__WHAT THE TASK REQUIRES__: Lines containing the word "side" in the data below: say how many, with no other text.

** Opening RECORDS SUPPLIED block **

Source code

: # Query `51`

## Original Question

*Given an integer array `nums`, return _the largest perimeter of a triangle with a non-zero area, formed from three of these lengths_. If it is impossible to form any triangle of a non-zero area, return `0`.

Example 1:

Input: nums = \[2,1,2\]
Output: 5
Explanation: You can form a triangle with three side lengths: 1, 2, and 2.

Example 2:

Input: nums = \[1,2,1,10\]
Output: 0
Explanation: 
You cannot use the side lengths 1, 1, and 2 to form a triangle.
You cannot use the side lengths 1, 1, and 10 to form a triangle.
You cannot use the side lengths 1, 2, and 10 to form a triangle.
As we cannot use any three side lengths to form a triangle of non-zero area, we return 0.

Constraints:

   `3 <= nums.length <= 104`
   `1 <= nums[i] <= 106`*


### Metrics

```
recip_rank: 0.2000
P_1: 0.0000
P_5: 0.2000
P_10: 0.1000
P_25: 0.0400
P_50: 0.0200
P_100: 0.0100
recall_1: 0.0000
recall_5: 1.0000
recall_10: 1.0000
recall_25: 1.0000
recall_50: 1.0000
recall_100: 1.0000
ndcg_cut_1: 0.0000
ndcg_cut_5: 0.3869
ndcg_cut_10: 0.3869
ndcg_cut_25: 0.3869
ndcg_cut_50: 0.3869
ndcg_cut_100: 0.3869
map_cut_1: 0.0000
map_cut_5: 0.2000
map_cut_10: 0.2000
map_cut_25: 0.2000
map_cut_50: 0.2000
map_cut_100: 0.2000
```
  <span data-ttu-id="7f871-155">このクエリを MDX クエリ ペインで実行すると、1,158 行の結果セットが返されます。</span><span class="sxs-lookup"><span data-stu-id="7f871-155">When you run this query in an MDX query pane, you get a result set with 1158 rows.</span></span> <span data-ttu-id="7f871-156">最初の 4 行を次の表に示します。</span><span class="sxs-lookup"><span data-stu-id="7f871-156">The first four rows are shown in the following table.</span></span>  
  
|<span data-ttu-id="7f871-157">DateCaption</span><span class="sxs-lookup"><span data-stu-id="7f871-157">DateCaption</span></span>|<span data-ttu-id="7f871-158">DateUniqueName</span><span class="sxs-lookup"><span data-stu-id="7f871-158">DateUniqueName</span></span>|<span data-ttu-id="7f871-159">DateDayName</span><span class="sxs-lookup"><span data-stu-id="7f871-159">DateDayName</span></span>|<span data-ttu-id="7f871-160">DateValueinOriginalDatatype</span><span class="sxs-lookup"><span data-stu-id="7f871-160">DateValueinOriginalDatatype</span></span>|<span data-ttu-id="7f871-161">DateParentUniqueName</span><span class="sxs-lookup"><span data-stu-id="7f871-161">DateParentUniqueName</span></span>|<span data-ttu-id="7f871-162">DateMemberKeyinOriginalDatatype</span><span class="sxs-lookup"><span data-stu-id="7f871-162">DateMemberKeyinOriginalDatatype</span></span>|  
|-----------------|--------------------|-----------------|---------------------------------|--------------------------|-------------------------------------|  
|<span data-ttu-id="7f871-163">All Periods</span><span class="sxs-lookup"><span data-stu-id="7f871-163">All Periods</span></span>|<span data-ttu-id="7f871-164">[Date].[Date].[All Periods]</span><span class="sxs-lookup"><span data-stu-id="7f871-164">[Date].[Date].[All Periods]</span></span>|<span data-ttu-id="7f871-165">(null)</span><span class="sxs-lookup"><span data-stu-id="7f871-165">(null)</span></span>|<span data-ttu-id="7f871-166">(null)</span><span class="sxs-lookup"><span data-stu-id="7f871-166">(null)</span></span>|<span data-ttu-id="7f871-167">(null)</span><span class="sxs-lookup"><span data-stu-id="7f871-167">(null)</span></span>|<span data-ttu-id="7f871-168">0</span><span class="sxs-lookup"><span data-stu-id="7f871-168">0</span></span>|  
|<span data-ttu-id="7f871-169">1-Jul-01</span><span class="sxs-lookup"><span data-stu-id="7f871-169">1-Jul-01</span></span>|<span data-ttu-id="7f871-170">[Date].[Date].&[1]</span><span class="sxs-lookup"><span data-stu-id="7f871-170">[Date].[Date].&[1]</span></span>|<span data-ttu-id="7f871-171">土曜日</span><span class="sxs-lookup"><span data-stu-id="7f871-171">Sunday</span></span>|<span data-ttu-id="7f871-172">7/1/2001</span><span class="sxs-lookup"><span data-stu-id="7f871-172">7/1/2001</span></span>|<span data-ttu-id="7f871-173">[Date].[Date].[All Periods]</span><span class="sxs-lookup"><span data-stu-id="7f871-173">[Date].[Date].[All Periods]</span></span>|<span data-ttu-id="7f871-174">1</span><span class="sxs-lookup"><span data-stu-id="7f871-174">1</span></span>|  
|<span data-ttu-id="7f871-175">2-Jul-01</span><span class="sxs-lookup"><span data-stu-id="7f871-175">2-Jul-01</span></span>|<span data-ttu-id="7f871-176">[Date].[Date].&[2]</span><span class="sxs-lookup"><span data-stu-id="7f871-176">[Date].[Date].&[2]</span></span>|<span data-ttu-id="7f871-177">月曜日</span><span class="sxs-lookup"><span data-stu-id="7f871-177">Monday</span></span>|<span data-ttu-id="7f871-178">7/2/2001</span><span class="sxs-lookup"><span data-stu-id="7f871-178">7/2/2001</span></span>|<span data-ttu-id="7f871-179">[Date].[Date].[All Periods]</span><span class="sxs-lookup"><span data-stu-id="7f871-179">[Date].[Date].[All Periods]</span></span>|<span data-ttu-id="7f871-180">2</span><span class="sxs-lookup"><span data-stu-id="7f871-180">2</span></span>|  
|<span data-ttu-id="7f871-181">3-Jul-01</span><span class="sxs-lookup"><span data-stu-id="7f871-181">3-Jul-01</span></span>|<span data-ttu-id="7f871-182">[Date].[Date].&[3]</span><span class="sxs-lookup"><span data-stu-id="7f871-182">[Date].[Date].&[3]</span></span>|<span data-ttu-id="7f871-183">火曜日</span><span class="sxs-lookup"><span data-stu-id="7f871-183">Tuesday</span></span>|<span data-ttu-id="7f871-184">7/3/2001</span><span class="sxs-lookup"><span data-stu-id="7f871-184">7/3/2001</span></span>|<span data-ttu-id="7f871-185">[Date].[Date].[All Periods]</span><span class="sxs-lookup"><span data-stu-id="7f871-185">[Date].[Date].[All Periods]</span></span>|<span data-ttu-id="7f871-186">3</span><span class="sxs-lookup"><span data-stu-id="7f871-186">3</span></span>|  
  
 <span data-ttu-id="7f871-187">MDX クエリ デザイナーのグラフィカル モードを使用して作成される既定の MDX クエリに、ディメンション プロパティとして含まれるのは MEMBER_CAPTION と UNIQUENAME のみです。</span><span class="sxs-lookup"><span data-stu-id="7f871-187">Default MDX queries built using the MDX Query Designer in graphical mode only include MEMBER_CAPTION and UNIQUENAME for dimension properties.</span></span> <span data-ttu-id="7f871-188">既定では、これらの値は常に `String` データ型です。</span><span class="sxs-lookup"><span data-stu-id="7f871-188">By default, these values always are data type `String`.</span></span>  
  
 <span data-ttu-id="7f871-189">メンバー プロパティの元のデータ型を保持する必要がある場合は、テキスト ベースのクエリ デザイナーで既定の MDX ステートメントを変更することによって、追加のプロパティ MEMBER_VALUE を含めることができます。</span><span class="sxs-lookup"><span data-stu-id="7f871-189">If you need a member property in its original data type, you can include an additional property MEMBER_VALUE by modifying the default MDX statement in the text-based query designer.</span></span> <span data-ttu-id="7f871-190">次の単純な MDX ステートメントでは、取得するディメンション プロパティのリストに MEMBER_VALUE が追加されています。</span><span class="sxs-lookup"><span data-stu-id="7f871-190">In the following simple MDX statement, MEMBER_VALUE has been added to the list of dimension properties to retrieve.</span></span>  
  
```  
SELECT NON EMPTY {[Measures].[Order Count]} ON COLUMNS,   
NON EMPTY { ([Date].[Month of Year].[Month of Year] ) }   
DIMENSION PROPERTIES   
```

** Closing RECORDS SUPPLIED block **

__PROBLEM SOLUTION__: 5